The Houthis, for example, have openly gone against Tehran’s wishes in pursuit of their own goals, including when they overran Yemen’s capital in 2014. Houthi militants have recently intensified their attacks on U.S. regional partners in Yemen’s civil war and last week carried out strikes on a Saudi-owned oil pipeline. Even though it’s unclear whether Tehran knew about or condoned the attacks, both the Saudi and U.S. response was to put the blame on Iran.

The pipeline attack wasn’t the only provocation to further inflame U.S.-Iranian tensions. An alleged sabotage of oil tankers off the coast of the United Arab Emirates earlier this month was one of the key incidents in the recent escalation between Washington and Tehran. Although the details of the alleged attack are still unclear, the U.S. has blamed Iran. Another tense incident occurred on Monday, when a missile landed in Baghdad’s Green Zone where the U.S. Embassy to Iraq is situated. No group claimed responsibility but Iraqi security officials said the rocket came from an area where some Iranian-linked Shiite militias operate, according to the Wall Street Journal. The incident echoed a similar flare-up last year, when Pompeo threatened action against Iran for failing to stop militia rocket attacks near the U.S. consulate in Basra, Iraq.

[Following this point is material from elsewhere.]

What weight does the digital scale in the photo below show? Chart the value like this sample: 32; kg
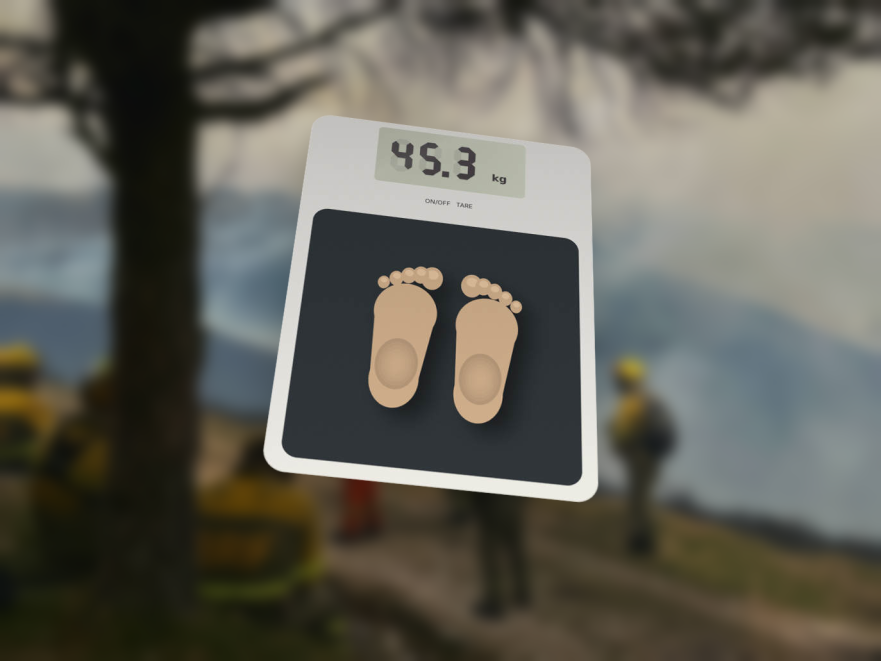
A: 45.3; kg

The U.S. reaction in each of these cases has largely been to treat Iran and its proxies as one entity. Following the rocket attack on Monday, a State Department official reiterated the Trump administration policy to Reuters that the U.S. would hold Iran responsible for any such attacks from its proxies or those associated with Iranian-backed groups.  

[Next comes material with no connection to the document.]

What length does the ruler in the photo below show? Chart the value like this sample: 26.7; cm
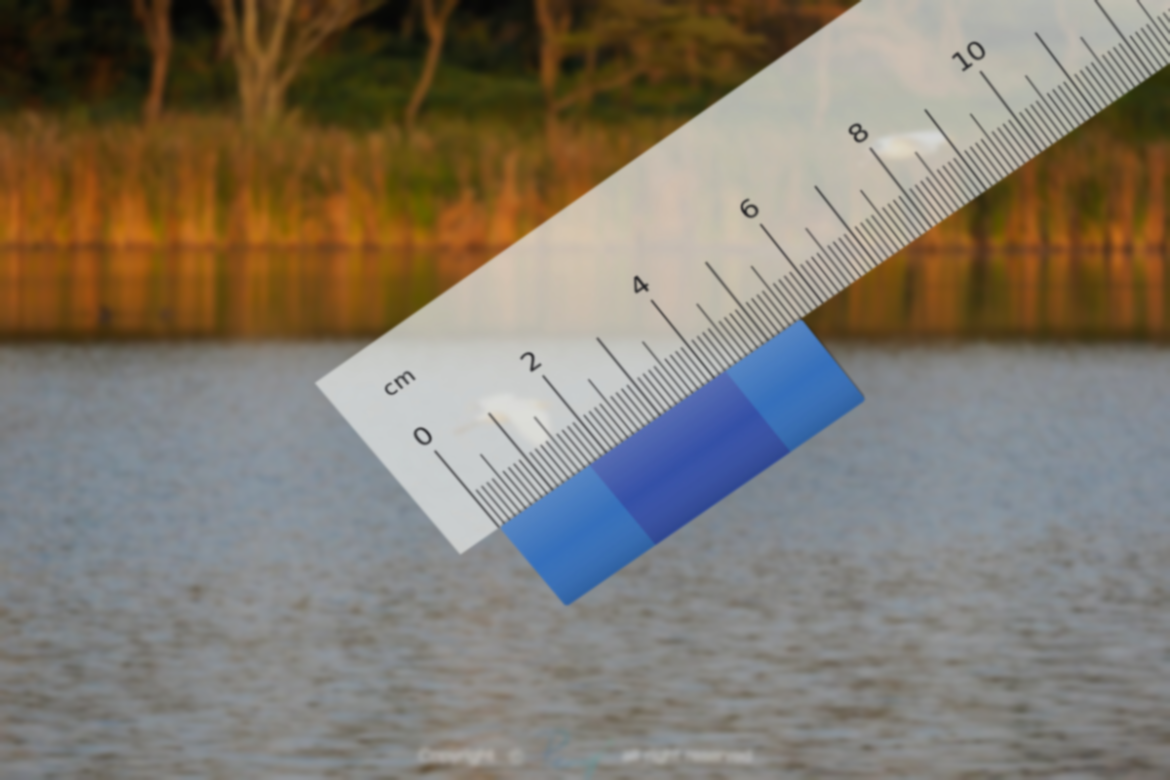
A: 5.6; cm
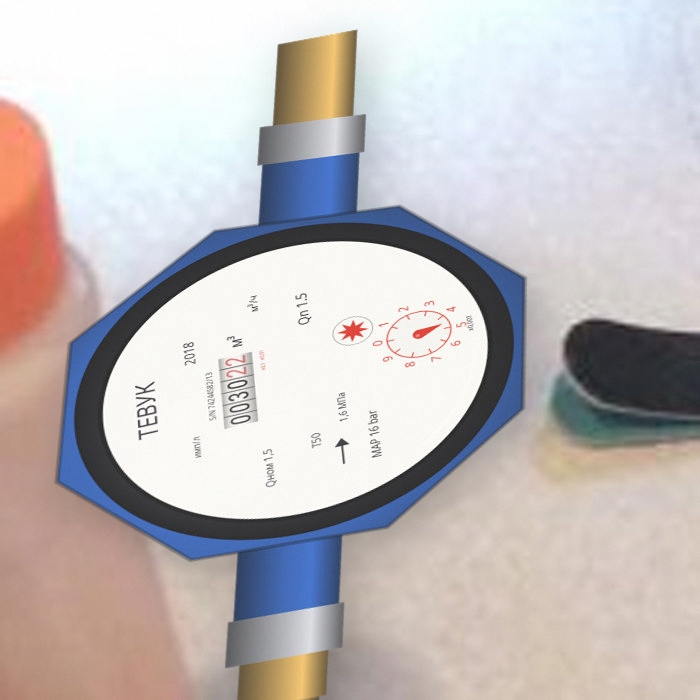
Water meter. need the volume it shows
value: 30.224 m³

This approach has essentially backed the U.S. into a corner ― if another similar attack happens, the U.S. may be compelled to respond to Iranian-backed proxies in a way that is disproportionate to such a group’s role in Iranian-U.S. relations and the region, said Esfandiary. It also creates a situation where militias that could profit or increase their support in the event of a clash with the U.S. have increased cause to stoke conflict.

“If their purpose is to drag the U.S. into confrontation in the Middle East then they have an incentive to do something dangerous and stupid which could eventually prompt military confrontation,” Esfandiary said. “It gives them a lot more power.”

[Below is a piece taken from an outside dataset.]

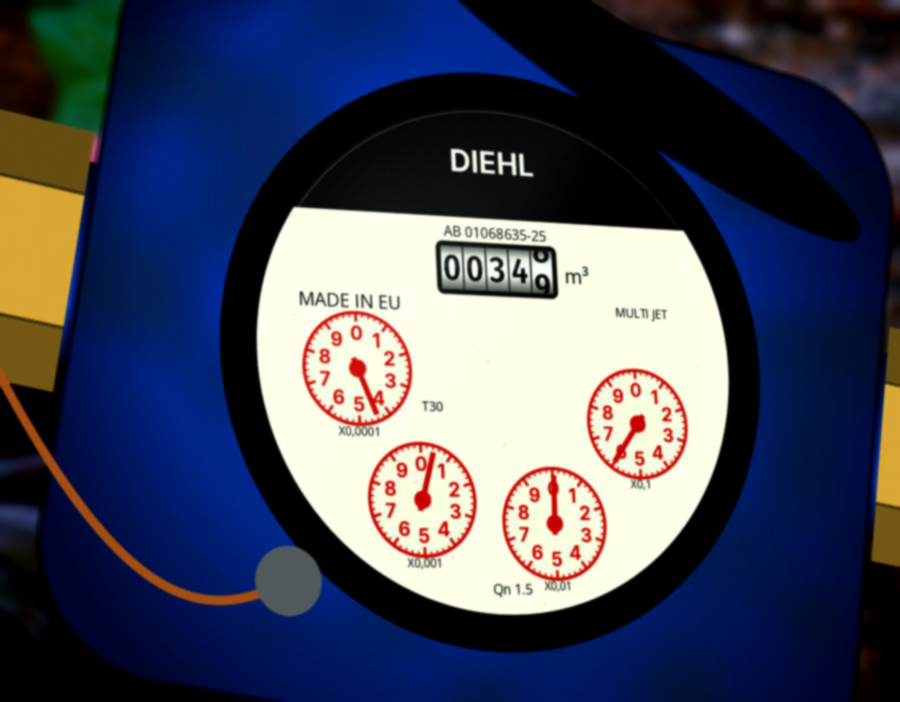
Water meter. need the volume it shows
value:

The Trump administration’s strategy of extensively targeting Iran’s proxy network financially has further destabilized the security situation, analysts say. Although the strict sanctions imposed in recent years have successfully disrupted the cash flows between Iran and its allies, leading to groups such as Hezbollah cutting salaries and implementing massive spending cuts, the sanctions have not led Iran to any broader strategic shift or to give up their support for proxies entirely. Instead, some analysts believe that Iran and its proxies are more likely to retaliate if they are pushed into a situation where the only choices are fully capitulating to U.S. demands or a military confrontation.

“As far as the Iranians are concerned, the U.S. policy right now is carrying a big stick and torching the carrot field,” Rafati said.

President Donald Trump has reportedly tried to rein his hawkish senior officials on Iran and shown frustration with Bolton and Pompeo’s longstanding push for intervention. But it’s possible that if he is convinced Iran has attacked the U.S. or its interests ― even by offshoot proxy ― he may be spurred to act.